Member of the Maine House of Representatives
- In office December 7, 2022 – December 3, 2024
- Preceded by: Randall Hall
- Succeeded by: Dylan Pugh
- Constituency: 114th district
- In office December 7, 2016 – December 7, 2022
- Preceded by: Peter Stuckey
- Succeeded by: Valli Geiger
- Constituency: 42nd district

Personal details
- Born: 1976 (age 49–50) Fort Kent, Maine
- Party: Democratic
- Occupation: Consultant
- Website: Bio

= Benjamin Collings =

American politician from Maine

Benjamin Collings (born 1976) is an American politician from Maine. Collings, a Democrat was first elected to the Maine House of Representatives (District 42) in 2016. A political and business consultant, Collings has worked on various campaigns including most notably as the state director for Bernie Sanders in 2016. He successfully sponsored a bill to rename Columbus Day in favor of Indigenous Peoples' Day.

Collings grew up in Fort Kent, Maine and earned a social science degree from the University of Maine at Fort Kent.

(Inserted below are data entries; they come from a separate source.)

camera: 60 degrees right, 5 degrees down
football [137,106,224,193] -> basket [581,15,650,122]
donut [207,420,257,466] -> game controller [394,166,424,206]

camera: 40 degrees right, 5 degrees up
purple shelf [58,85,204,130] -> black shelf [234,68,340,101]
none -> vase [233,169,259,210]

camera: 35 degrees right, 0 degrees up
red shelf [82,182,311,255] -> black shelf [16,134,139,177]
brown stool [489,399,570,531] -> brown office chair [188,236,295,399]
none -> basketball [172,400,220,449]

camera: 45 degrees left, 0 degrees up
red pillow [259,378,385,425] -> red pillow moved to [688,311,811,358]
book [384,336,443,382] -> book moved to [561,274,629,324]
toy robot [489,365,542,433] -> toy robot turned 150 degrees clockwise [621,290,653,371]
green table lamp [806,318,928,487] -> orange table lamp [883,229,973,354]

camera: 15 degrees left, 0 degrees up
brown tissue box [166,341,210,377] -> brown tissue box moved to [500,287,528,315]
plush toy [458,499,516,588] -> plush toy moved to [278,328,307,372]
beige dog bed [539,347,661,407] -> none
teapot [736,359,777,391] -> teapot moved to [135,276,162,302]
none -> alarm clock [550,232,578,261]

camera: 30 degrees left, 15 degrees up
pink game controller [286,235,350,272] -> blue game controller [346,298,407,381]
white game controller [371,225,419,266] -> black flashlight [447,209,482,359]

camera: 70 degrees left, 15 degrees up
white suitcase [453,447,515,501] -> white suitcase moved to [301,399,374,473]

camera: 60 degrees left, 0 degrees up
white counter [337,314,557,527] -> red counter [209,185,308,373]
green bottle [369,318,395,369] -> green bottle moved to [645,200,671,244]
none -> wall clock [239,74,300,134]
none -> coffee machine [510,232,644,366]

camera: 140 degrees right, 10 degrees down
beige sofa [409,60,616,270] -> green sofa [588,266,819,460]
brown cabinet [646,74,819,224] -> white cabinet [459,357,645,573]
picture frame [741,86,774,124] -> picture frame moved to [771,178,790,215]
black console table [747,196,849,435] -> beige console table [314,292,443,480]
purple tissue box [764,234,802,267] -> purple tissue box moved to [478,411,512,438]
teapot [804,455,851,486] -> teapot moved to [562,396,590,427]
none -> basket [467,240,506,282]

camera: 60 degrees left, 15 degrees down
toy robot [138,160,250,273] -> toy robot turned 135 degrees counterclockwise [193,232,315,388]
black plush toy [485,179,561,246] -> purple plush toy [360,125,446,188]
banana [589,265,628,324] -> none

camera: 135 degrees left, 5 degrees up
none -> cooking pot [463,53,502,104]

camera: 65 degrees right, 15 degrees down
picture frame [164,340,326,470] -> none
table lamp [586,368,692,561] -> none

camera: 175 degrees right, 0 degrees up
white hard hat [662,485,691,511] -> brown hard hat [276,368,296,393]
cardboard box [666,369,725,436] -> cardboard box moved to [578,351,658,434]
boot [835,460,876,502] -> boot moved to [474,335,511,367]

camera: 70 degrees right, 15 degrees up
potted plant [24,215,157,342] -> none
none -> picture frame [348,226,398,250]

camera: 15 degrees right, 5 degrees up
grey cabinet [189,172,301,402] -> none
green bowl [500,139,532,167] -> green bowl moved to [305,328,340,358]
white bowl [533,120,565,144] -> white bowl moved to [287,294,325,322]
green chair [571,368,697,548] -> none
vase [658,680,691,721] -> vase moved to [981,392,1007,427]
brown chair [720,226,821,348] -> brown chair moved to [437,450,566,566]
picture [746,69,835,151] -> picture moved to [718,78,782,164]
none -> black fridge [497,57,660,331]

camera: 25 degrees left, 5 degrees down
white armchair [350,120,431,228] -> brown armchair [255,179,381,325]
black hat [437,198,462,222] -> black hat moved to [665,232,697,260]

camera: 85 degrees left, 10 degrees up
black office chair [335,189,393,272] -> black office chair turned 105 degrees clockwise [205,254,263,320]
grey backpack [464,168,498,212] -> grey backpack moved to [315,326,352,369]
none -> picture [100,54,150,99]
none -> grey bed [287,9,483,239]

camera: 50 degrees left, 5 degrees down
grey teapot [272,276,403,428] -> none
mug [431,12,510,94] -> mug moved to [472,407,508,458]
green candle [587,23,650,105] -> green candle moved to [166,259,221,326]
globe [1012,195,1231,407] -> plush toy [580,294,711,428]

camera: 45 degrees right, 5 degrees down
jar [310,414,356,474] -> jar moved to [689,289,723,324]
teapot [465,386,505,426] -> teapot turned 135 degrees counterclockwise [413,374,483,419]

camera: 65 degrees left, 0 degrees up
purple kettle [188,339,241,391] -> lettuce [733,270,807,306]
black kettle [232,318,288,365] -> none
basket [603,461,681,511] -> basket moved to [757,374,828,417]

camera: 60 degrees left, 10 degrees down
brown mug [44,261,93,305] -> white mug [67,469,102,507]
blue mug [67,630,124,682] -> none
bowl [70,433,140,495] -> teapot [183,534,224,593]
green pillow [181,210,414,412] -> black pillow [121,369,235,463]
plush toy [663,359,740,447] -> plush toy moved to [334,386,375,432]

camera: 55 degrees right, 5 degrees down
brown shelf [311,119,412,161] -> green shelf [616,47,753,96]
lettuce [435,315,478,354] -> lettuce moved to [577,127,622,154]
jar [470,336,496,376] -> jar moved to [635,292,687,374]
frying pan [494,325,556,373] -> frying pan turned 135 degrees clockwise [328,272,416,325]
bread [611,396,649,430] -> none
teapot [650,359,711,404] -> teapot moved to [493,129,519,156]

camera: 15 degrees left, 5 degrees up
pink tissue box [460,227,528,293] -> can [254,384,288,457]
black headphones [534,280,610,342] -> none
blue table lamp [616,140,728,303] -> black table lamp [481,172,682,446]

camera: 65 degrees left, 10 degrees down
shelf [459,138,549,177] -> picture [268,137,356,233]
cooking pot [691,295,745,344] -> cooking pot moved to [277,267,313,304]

In June 2023 Collings offered an amendment to a Democrat led bill to expand abortion rights in Maine that would limit the legality of post-viability abortions for reasons of lethal fetal anomalies and to protect the mother’s health. For the final house vote to expand abortion access, Collings was absent.

Collings was unable to run in the 2024 Maine House of Representatives election due to term limits.